Live in L.A.? You might want to put the burger down. The Los Angeles City Council voted unanimously 12-0 to adopt Meatless Monday as part of an international effort to cut down on meat consumption for health and environmental reasons. Los Angeles becomes the largest city in the U.S. to adopt the non-profit initiative, which asks participants to voluntarily go vegetarian one day a week. Who's behind the campaign? And could it catch on in other cities? Here's what you need to know:
What is Meatless Monday?
The program is an international non-profit health initiative that was kickstarted back in 2003 by the John Hopkins' Bloomberg School of Public Health in Baltimore. The goal is to reduce individuals' weekly meat consumption by 15 percent. According to the campaign's official website — which claims support from celebrities including Paul McCartney, James Cameron, and Oprah — Monday was chosen because it sets "our intentions for the next six days," making it the "perfect day to make a change for your health and the health of our planet." Los Angeles Councilwoman Jan Perry, who introduced the motion in her city, emphasizes that "a high-meat diet has been linked to health problems such as colon, prostate, kidney, and breast cancers, as well as heart disease," says Melissa Pamer at NBC Los Angeles.
Will it be enforced?
While the food police won't be peering over Los Angelenos' shoulders, Meatless Monday could have tangible effects in places like restaurants and the grocery aisle. Chef Mario Batali, for instance, has already vowed to institute the initiative at all 14 of his restaurants, including Pizzeria and Osteria Mozza in Los Angeles, and more restaurants could adopt similar measures. Supermarkets could potentially lower the prices of vegetarian goods like tofu at the beginning of every week.

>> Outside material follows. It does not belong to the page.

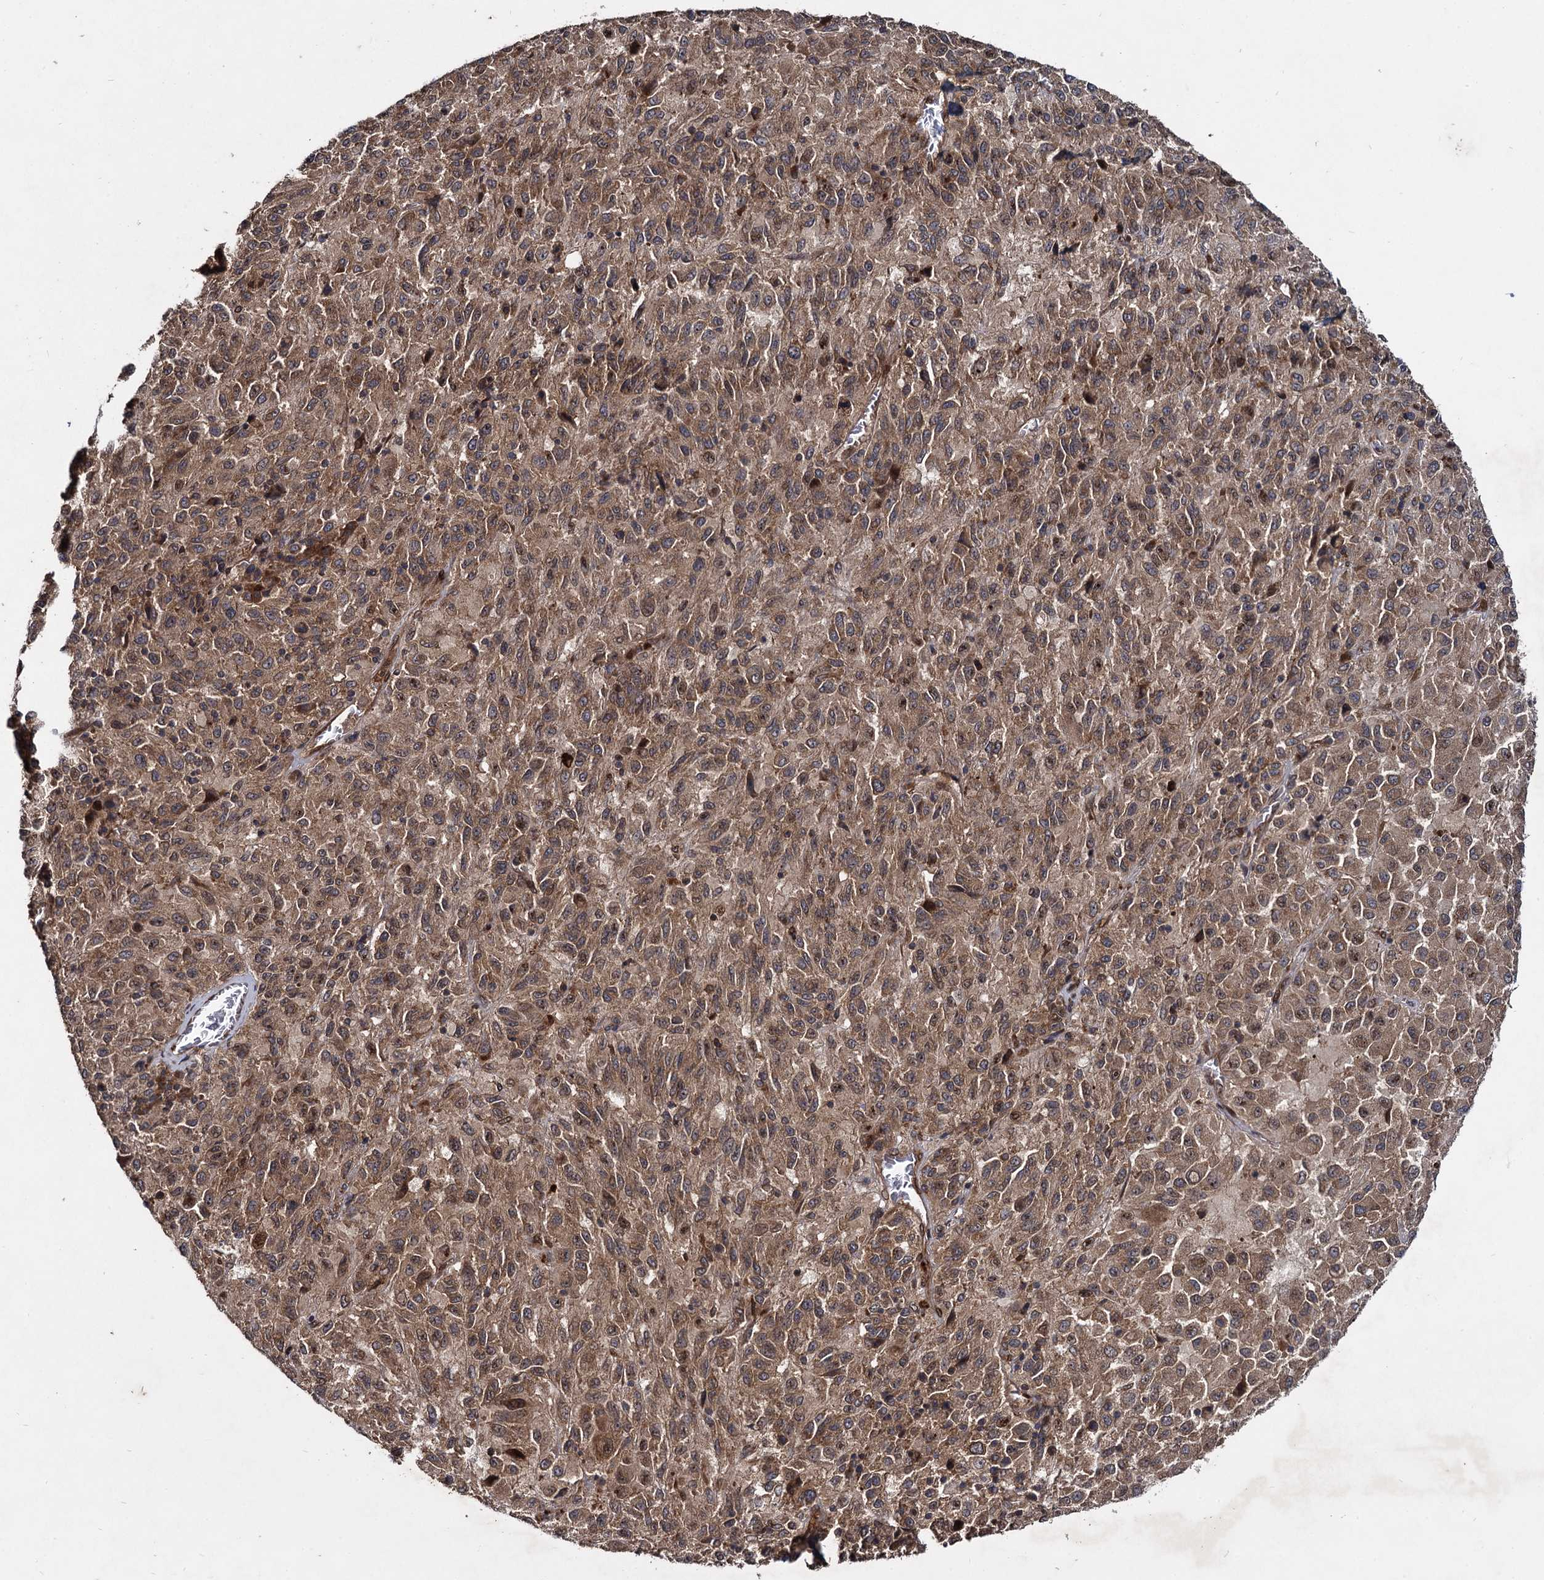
{"staining": {"intensity": "moderate", "quantity": ">75%", "location": "cytoplasmic/membranous"}, "tissue": "melanoma", "cell_type": "Tumor cells", "image_type": "cancer", "snomed": [{"axis": "morphology", "description": "Malignant melanoma, Metastatic site"}, {"axis": "topography", "description": "Lung"}], "caption": "Melanoma stained with a protein marker demonstrates moderate staining in tumor cells.", "gene": "DCP1B", "patient": {"sex": "male", "age": 64}}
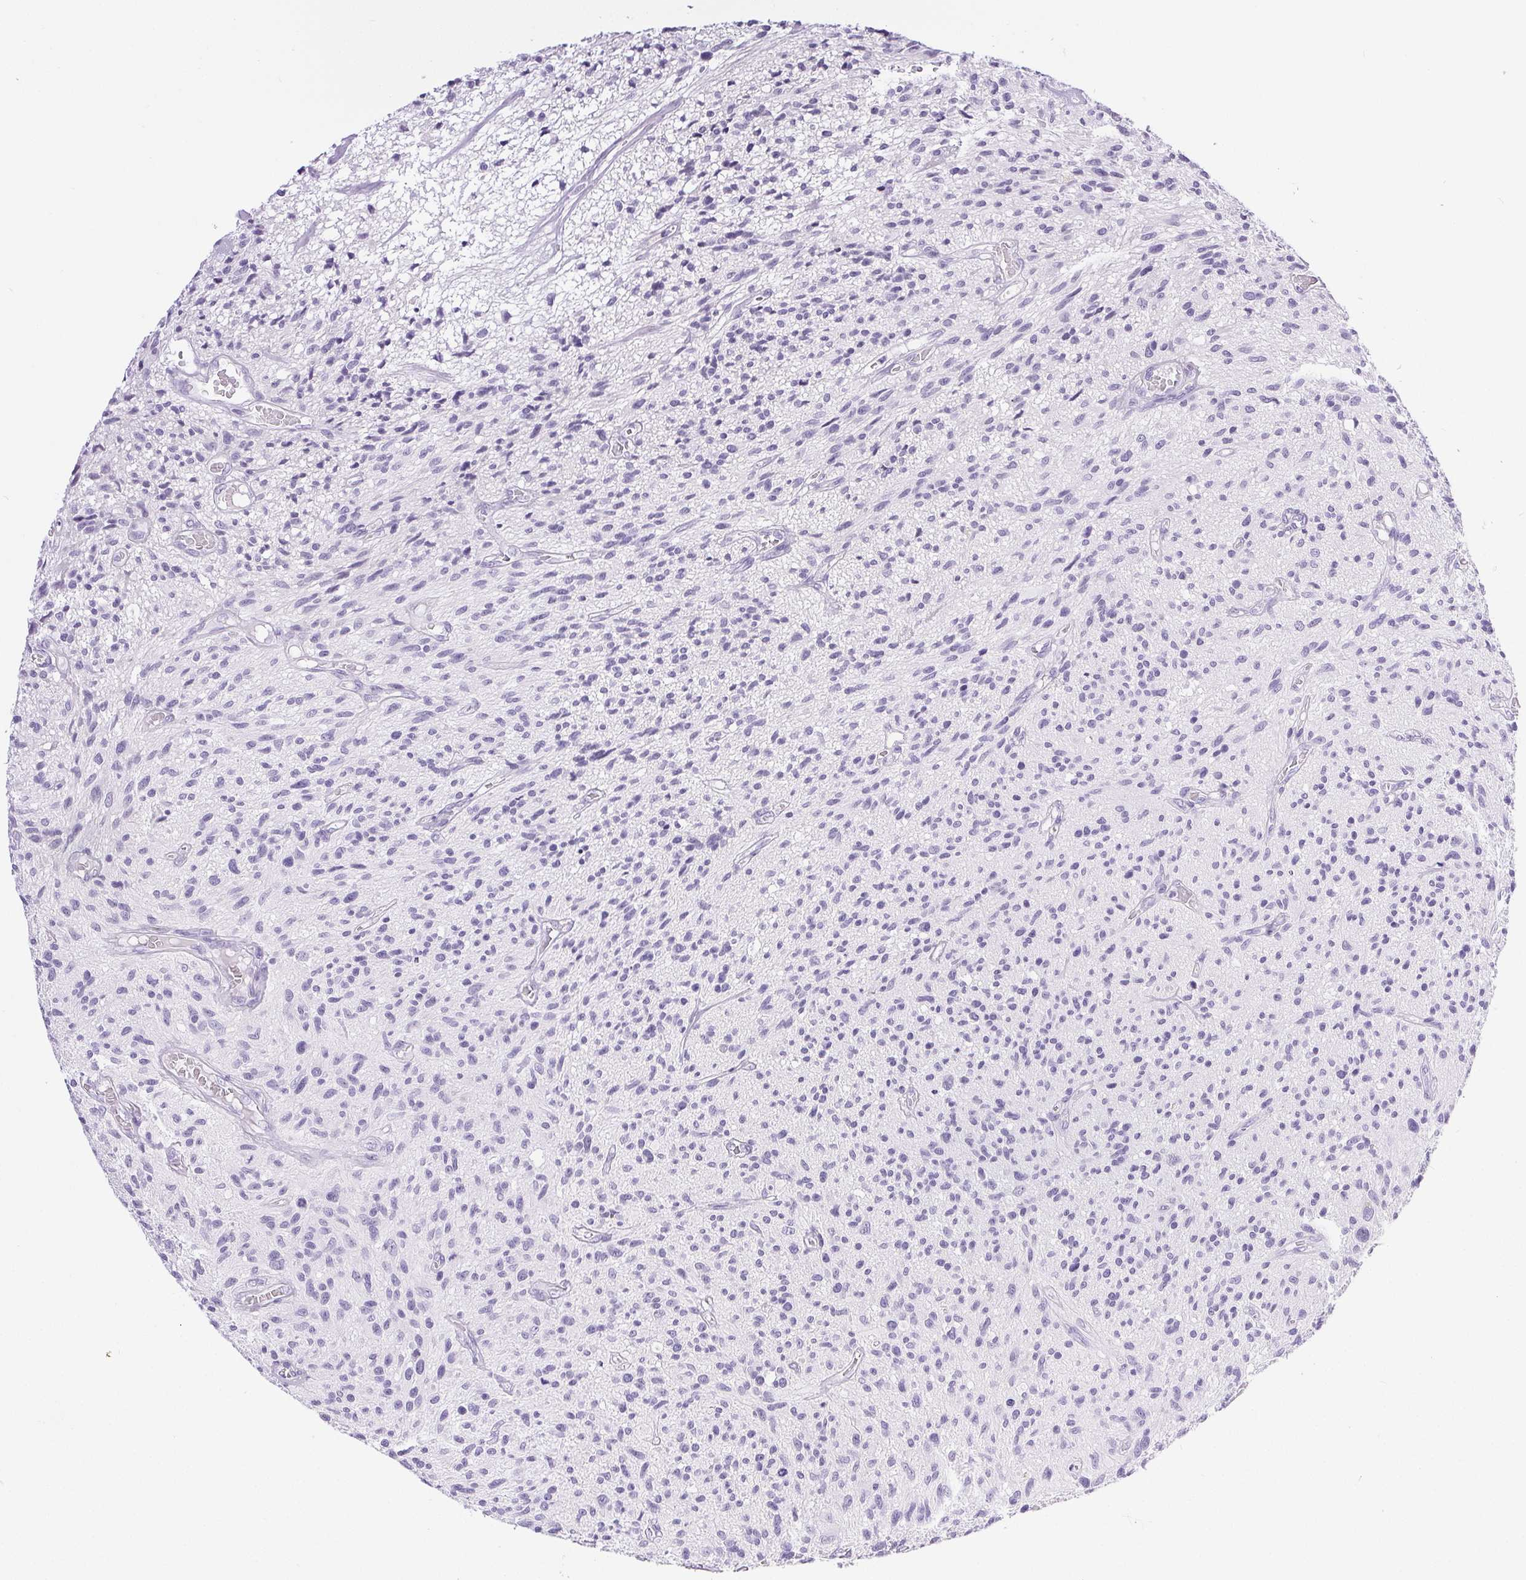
{"staining": {"intensity": "negative", "quantity": "none", "location": "none"}, "tissue": "glioma", "cell_type": "Tumor cells", "image_type": "cancer", "snomed": [{"axis": "morphology", "description": "Glioma, malignant, High grade"}, {"axis": "topography", "description": "Brain"}], "caption": "Tumor cells show no significant protein expression in glioma.", "gene": "XDH", "patient": {"sex": "male", "age": 75}}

Los Angeles has the distinction of being both "the spiritual home of the hamburger" and "a haven for the health-obsessed," says NBC's Pamer. Councilman Ed Reyes, who joined Perry in supporting the measure, has a personal investment in the matter — one of his sons has been diagnosed with diabetes. The question, Reyes said, is how does a huge municipality effect change? "If we do it one plate at a time, one meal, one day, we are ratcheting down the impact on our environment… [and] maybe we can change our habits for a lifetime."
Could Meatless Monday catch on in other cities?

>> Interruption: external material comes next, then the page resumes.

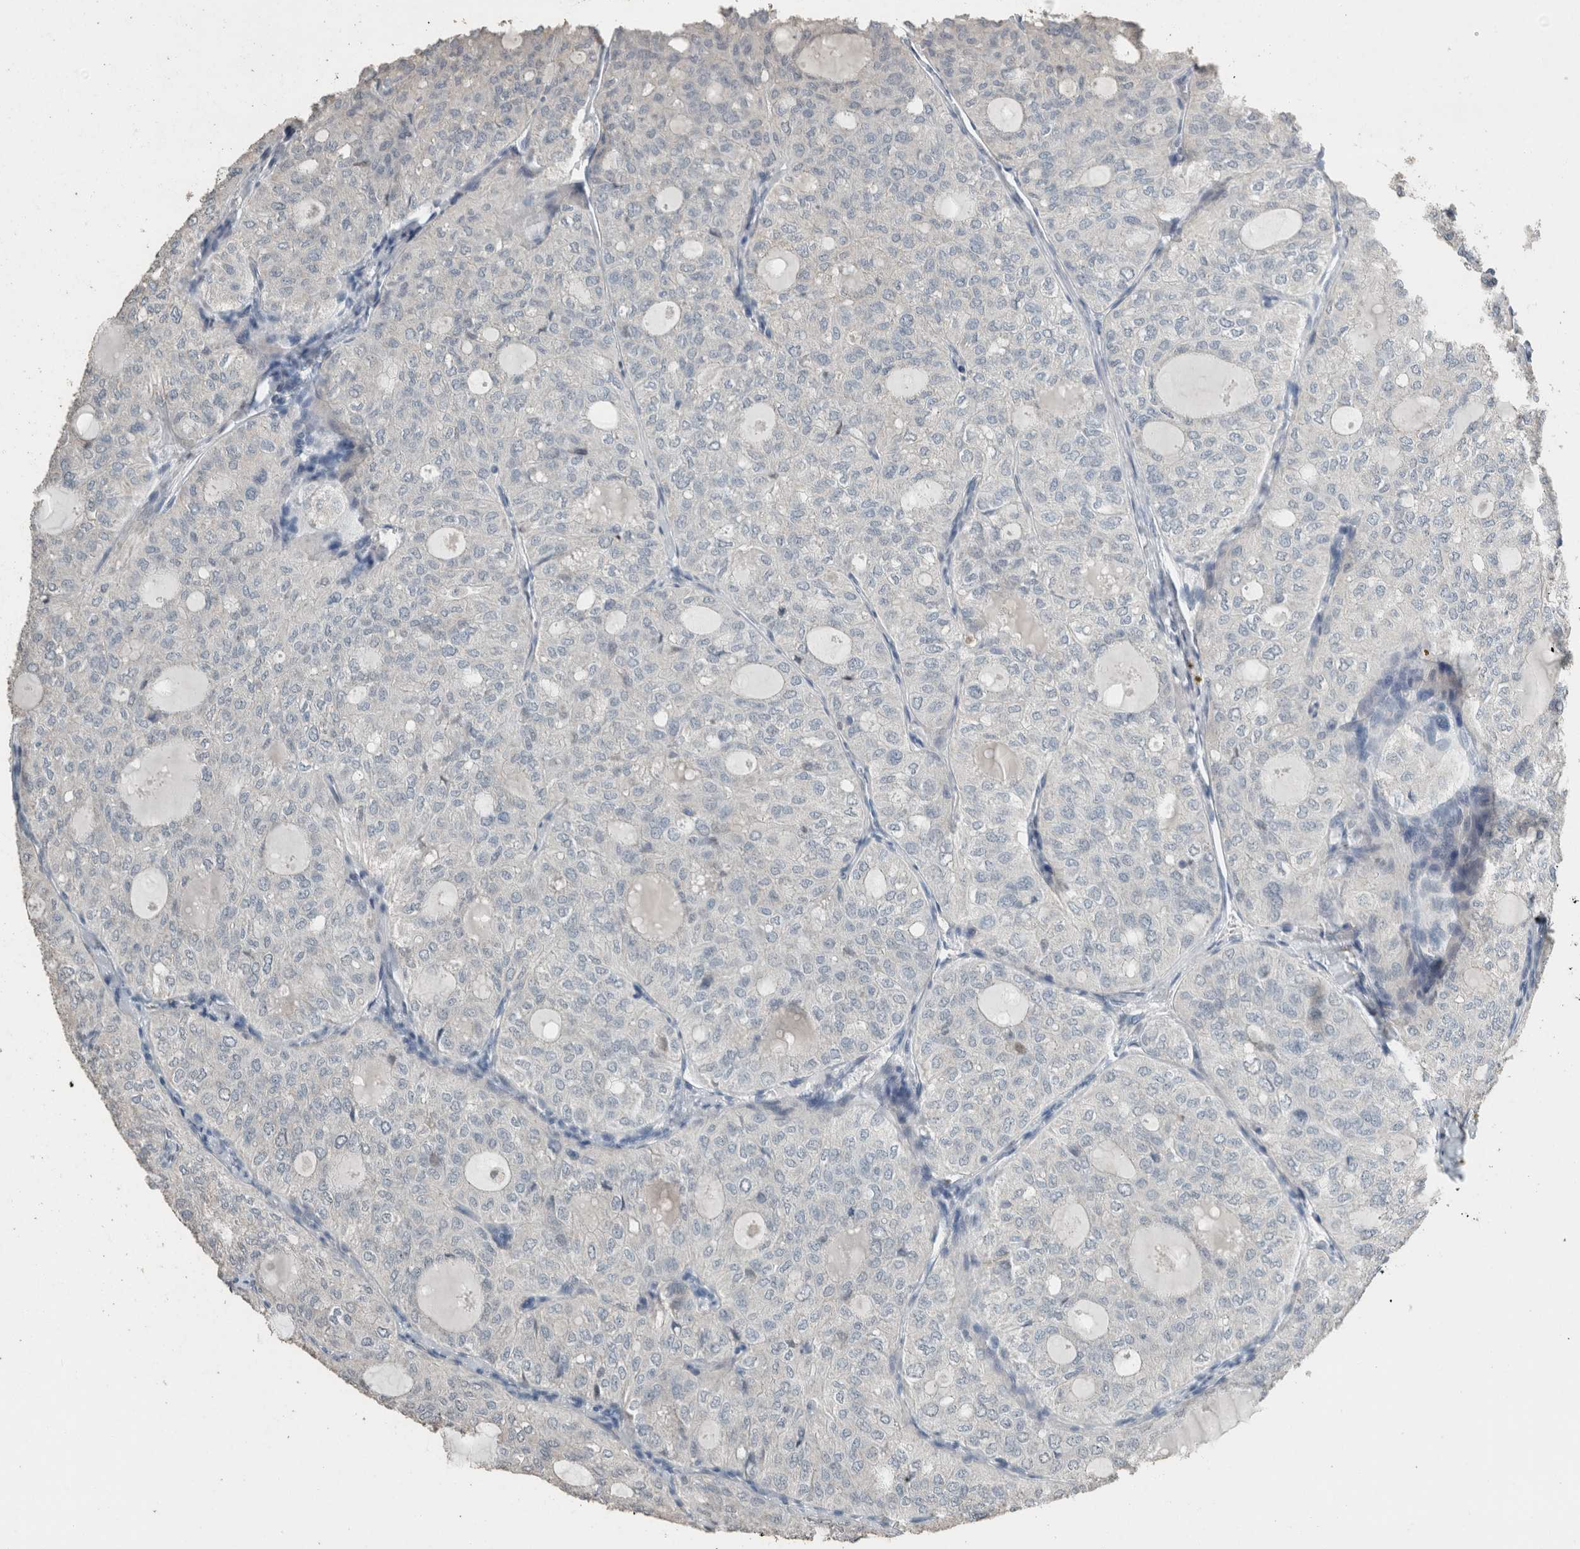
{"staining": {"intensity": "negative", "quantity": "none", "location": "none"}, "tissue": "thyroid cancer", "cell_type": "Tumor cells", "image_type": "cancer", "snomed": [{"axis": "morphology", "description": "Follicular adenoma carcinoma, NOS"}, {"axis": "topography", "description": "Thyroid gland"}], "caption": "This is a photomicrograph of immunohistochemistry staining of thyroid follicular adenoma carcinoma, which shows no positivity in tumor cells.", "gene": "ACVR2B", "patient": {"sex": "male", "age": 75}}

Some bloggers, like Deborah Kotz at Boston.com, think adopting Meatless Monday in other American cities battling health concerns could be a good idea. (Aspen, Colorado, became the first U.S. city to officially adopt the program in 2011.) But not everyone is as supportive. In August, Sen. Chuck Grassley (R-IA) denounced Meatless Mondays on Twitter after the Department of Agriculture came out in support of it:
I will eat more meat on Monday to compensate for stupid USDA recommendation abt a meatless Monday— ChuckGrassley (@ChuckGrassley) July 25, 2012
The ensuing backlash from other GOP lawmakers caused the USDA, which also supports the cattle industry, to renounce its endorsement.